Do not solve agent problems by vibes.
Check the logs.
## A practical first-week workflow
Here is a sane way to adopt Hermes Desktop over a week.
### Day 1: Basic chat
- install the app
- configure one provider
- send test messages
- inspect sessions
- check logs
### Day 2: Memory
- add a few preferences
- inspect memory
- edit incorrect entries
- test whether responses improve
### Day 3: Tools
- enable web search
- run research tasks
- keep terminal and file writing disabled unless needed
### Day 4: Profiles
- create a research profile
- create a personal assistant profile
- separate memory and tools
### Day 5: Skills
- identify one repeated workflow
- convert it into a skill
- test it twice
### Day 6: Schedules
- create one low-risk scheduled briefing
- verify delivery
- tune the output
### Day 7: Gateway
- connect one messaging platform
- test basic commands
- keep high-risk actions off
This path avoids the classic mistake: enabling the whole system before you understand it.
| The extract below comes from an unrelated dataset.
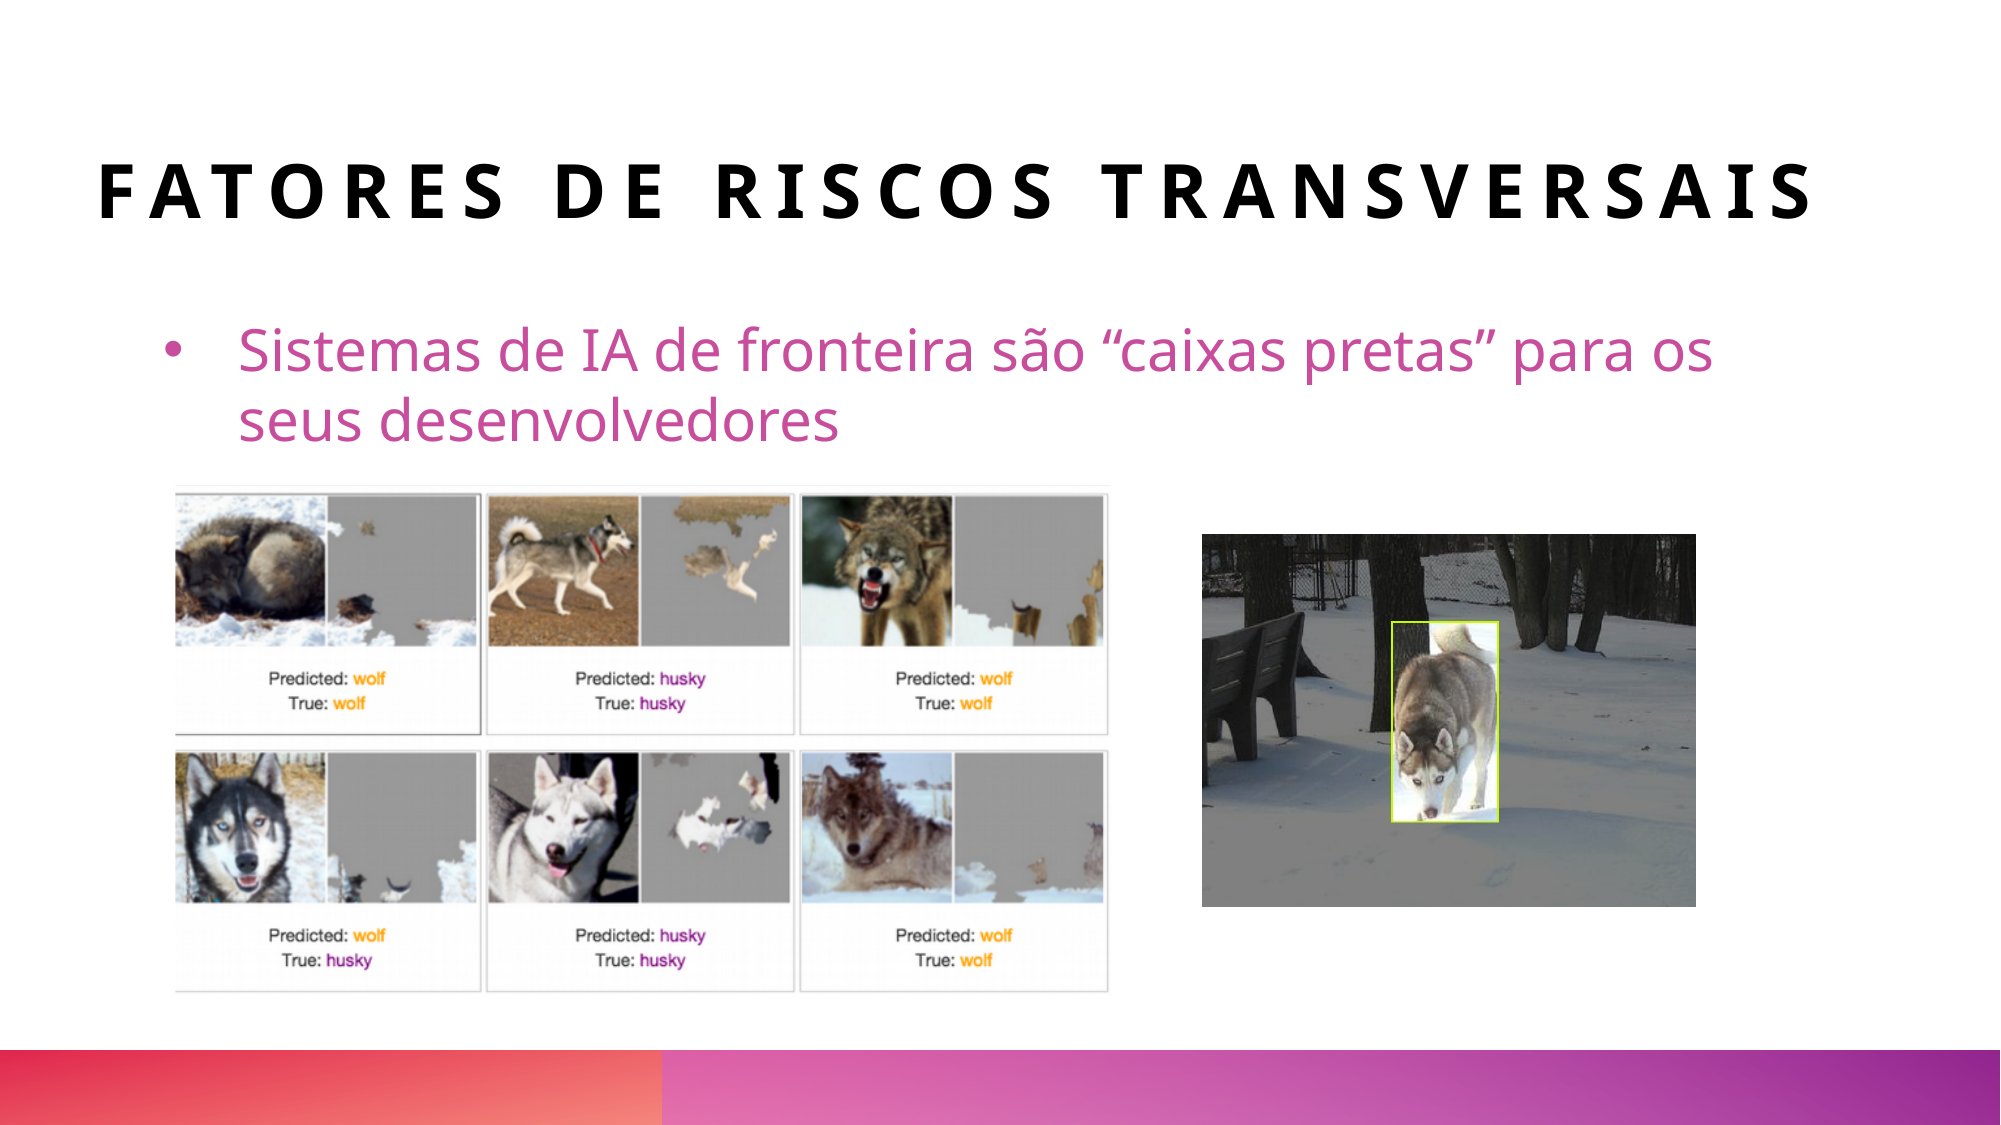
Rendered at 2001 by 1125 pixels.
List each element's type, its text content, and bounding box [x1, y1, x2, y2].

## Example: Research agent setup
Here is a concrete profile configuration.
Profile name:
```text
AI Research Agent
```
Persona:
```text
You are a concise AI research assistant. Prioritize official sources, summarize evidence clearly, separate facts from opinion, and recommend one next action.
```
Tools:
- web search enabled
- browser enabled
- memory enabled
- session search enabled
- terminal disabled
- file writing disabled
- external messaging disabled
Memory preference:
```text
For research tasks, always provide source links and mark uncertain claims clearly.
```
First skill:
```text
AI Update Briefing: search official AI company blogs, GitHub releases, and major research labs; select three meaningful updates; summarize each in 100 words; include why it matters and a source URL.
```
First schedule:
```text
Every weekday at 8:30 AM, run AI Update Briefing and deliver it to this profile's main chat.
```
This is narrow, useful, and low risk.
## Example: Coding agent setup
Profile name:
```text
Local Coding Agent
```
Persona:
```text
You are a careful coding agent. Make small changes, inspect files before editing, run tests before claiming success, and never overwrite unrelated work.
```
Tools:
- file read enabled
- file write enabled
- terminal enabled
- code execution enabled
- browser enabled for app testing
- memory enabled
- external messaging disabled
Memory preference:
```text
For code changes, always report changed files, tests run, and remaining risks.
```
First skill:
```text
Bugfix Flow: reproduce or inspect the bug, identify the smallest safe change, edit only relevant files, run the smallest meaningful test, then summarize evidence.
```
This profile is more powerful, so it should be more constrained by procedure.
## Mistakes to avoid
### Enabling every tool
More tools does not mean more productivity. It means a larger blast radius.
### Mixing personal and work memory
Use separate profiles. Memory pollution is real.
### Creating vague schedules
Vague recurring jobs produce spam.
### Ignoring logs
Logs are the fastest path to diagnosis.
### Trusting memory without inspection
Memory is editable state. Treat it that way.
### Giving terminal access to every profile
Most profiles do not need shell access.
## Final checklist
Use this checklist for any serious Hermes Desktop profile:
- [ ] profile has a clear purpose
- [ ] model config is named clearly
- [ ] memory has been inspected
- [ ] tools are limited to the profile's job
- [ ] high-risk tools are disabled unless needed
- [ ] sessions are organized by project
- [ ] at least one repeated workflow is captured as a skill
- [ ] schedules are specific and reviewable
- [ ] gateway access is tested with low-risk messages first
- [ ] logs are available for debugging
## Bottom line
Hermes Desktop is most useful when you treat it as an operating interface for a persistent agent.
The value is not just chatting. The value is continuity: memory, sessions, profiles, tools, skills, schedules, and messaging surfaces working together.
Start narrow. Verify everything. Add power gradually.
That is how you turn Hermes Desktop from a cool app into a reliable AI workflow system.